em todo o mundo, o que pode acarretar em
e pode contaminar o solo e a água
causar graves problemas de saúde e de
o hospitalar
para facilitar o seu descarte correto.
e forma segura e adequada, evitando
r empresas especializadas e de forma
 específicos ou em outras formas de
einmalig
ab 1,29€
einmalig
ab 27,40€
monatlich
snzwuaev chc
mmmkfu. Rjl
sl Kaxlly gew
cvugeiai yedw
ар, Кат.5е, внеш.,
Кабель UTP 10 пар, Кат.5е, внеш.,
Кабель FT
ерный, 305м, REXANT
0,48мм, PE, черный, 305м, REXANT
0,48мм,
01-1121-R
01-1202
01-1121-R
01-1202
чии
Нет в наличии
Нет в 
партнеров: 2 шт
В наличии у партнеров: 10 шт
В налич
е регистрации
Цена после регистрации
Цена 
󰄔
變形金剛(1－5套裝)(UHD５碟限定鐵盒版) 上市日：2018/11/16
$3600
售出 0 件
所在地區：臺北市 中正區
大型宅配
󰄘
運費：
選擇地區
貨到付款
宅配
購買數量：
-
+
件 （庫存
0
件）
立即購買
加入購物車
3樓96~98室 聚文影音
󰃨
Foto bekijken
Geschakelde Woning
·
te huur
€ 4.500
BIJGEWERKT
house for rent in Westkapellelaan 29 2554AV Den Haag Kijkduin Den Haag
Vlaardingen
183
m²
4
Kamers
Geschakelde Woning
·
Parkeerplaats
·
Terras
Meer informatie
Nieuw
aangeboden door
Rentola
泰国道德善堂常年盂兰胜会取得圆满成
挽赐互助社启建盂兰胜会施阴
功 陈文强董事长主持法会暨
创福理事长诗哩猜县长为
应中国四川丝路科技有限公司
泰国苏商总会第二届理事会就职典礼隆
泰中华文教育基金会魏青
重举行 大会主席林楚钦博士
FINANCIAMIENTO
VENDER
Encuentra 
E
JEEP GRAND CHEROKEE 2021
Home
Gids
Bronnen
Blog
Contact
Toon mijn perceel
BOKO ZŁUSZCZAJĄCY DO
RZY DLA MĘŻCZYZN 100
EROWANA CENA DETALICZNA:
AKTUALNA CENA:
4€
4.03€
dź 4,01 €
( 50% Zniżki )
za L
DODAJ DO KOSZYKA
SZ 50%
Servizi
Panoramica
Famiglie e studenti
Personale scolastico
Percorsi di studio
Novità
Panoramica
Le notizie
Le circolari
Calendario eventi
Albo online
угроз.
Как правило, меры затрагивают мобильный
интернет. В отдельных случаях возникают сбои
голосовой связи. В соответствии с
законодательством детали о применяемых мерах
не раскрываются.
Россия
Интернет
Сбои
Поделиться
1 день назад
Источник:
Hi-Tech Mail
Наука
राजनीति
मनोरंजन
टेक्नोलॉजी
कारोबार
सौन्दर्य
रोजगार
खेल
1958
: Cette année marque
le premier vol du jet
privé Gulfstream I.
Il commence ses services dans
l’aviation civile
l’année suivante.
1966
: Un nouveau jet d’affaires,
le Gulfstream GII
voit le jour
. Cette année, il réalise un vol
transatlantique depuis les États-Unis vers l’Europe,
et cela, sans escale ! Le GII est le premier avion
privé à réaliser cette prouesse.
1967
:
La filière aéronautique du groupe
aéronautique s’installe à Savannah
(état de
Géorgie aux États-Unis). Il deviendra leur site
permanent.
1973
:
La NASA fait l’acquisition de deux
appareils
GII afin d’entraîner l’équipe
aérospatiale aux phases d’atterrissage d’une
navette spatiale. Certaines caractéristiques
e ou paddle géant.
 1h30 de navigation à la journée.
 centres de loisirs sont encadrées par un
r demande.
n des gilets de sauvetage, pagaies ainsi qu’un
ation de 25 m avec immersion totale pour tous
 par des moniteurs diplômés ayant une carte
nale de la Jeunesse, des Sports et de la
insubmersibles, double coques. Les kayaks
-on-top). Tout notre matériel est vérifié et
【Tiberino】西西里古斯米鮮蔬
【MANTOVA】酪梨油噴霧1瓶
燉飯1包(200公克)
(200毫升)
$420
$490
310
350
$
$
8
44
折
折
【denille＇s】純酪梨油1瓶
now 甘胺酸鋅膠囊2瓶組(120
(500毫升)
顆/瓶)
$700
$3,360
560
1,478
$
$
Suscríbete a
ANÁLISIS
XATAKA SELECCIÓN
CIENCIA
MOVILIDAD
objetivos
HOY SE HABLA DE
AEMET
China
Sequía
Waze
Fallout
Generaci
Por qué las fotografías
--------------------------------------------------
### EXERCISE REQUIREMENTS
Rewrite the items above, from the first line through the line containing "Toon mijn perceel", with "Geschakelde Woning" changed to "Vrijstaande Woning" and everything else left as it is.

### OUTPUT FOR THIS EXERCISE
em todo o mundo, o que pode acarretar em
e pode contaminar o solo e a água
causar graves problemas de saúde e de
o hospitalar
para facilitar o seu descarte correto.
e forma segura e adequada, evitando
r empresas especializadas e de forma
 específicos ou em outras formas de
einmalig
ab 1,29€
einmalig
ab 27,40€
monatlich
snzwuaev chc
mmmkfu. Rjl
sl Kaxlly gew
cvugeiai yedw
ар, Кат.5е, внеш.,
Кабель UTP 10 пар, Кат.5е, внеш.,
Кабель FT
ерный, 305м, REXANT
0,48мм, PE, черный, 305м, REXANT
0,48мм,
01-1121-R
01-1202
01-1121-R
01-1202
чии
Нет в наличии
Нет в 
партнеров: 2 шт
В наличии у партнеров: 10 шт
В налич
е регистрации
Цена после регистрации
Цена 
󰄔
變形金剛(1－5套裝)(UHD５碟限定鐵盒版) 上市日：2018/11/16
$3600
售出 0 件
所在地區：臺北市 中正區
大型宅配
󰄘
運費：
選擇地區
貨到付款
宅配
購買數量：
-
+
件 （庫存
0
件）
立即購買
加入購物車
3樓96~98室 聚文影音
󰃨
Foto bekijken
Vrijstaande Woning
·
te huur
€ 4.500
BIJGEWERKT
house for rent in Westkapellelaan 29 2554AV Den Haag Kijkduin Den Haag
Vlaardingen
183
m²
4
Kamers
Vrijstaande Woning
·
Parkeerplaats
·
Terras
Meer informatie
Nieuw
aangeboden door
Rentola
泰国道德善堂常年盂兰胜会取得圆满成
挽赐互助社启建盂兰胜会施阴
功 陈文强董事长主持法会暨
创福理事长诗哩猜县长为
应中国四川丝路科技有限公司
泰国苏商总会第二届理事会就职典礼隆
泰中华文教育基金会魏青
重举行 大会主席林楚钦博士
FINANCIAMIENTO
VENDER
Encuentra 
E
JEEP GRAND CHEROKEE 2021
Home
Gids
Bronnen
Blog
Contact
Toon mijn perceel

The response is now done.